This guy sure loves the Big Apple!
Throggs Neck resident Cornelius Joseph ‘C.J.’ Wallace has completed two odes set to music containing lyrics about his beloved New York City.
One piece called ‘That Big Apple Sound’ is reminiscent of 1930s and early 1940s jazz, and a second number remembers the September 11 tragedy and the heroism it inspired.
The later song began as a poem written in the year following September 11, 2001, and is called ‘The Big Apple Marches On’, he said.
The retired New York City Fire Fighter and World War II veteran found his happiness through writing after a tour of duty lasting 20 years at Engine 76/Ladder 22 on West 100th Street in Manhattan in the turbulent 1960s and 1970s, he said.
C.J. is also the author of a one-act play called ‘The Big Apple, Served!’ which tells the story of a group of young people living in Manhattan and the changes they experience during World War II. The play begins in 1938 in downtown Manhattan and is about how the war changes their lives.
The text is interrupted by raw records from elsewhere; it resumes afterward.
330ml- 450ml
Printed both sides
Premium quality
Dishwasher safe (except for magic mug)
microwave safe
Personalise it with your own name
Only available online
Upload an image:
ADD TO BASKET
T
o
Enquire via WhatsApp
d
“In the military I realized I had a flair for writing,” said Wallace.
“I used to write love letters for the other soldiers,” he said.
But after serving in the Air Force in World War II, he got married and starting a family that included four children. Writing was put on the backburner to earning a living and being a provider. He first began to put pen to paper again when he would stay home with his children while his wife worked nights, he said.
He realized how popular the term ‘Big Apple’ was while working on a volunteer initiative that used the phrase in the early 1980s.
Wallace decided to use it as a trope or metaphor in his own writing.
The lyrics to ‘The Big Apple Marches On’ state that the city did not shake from fear from the attacks because we were weened on the spirit of ‘76. The lyrics thank all of the departed, who were brave and strong.
“They came from a tough old apple tree,” Wallace states about the heros of 9/11. “They set an example for you and me.”
Also building on the figurative theme that is a thread running through the song- and play-writer’s work, the one-act play ‘The Big Apple, Served!’ contains the music number ‘That Big Apple Sound’, which has the lyrical message of forward-looking hope often inherent in youth and, according to Wallace, is an attempt to explain how the Big Apple got its popular name.
“I have been trying to convert it into a two-act play,” he said. “I wrote ‘That Big Apple Sound’ for that play. I want to call it ‘That Big Apple Story.’”
Wallace is also an inventor, B-movie actor, and stand-up comedian. After retiring from the FDNY, he was director of fire safety for New York Telephone Company.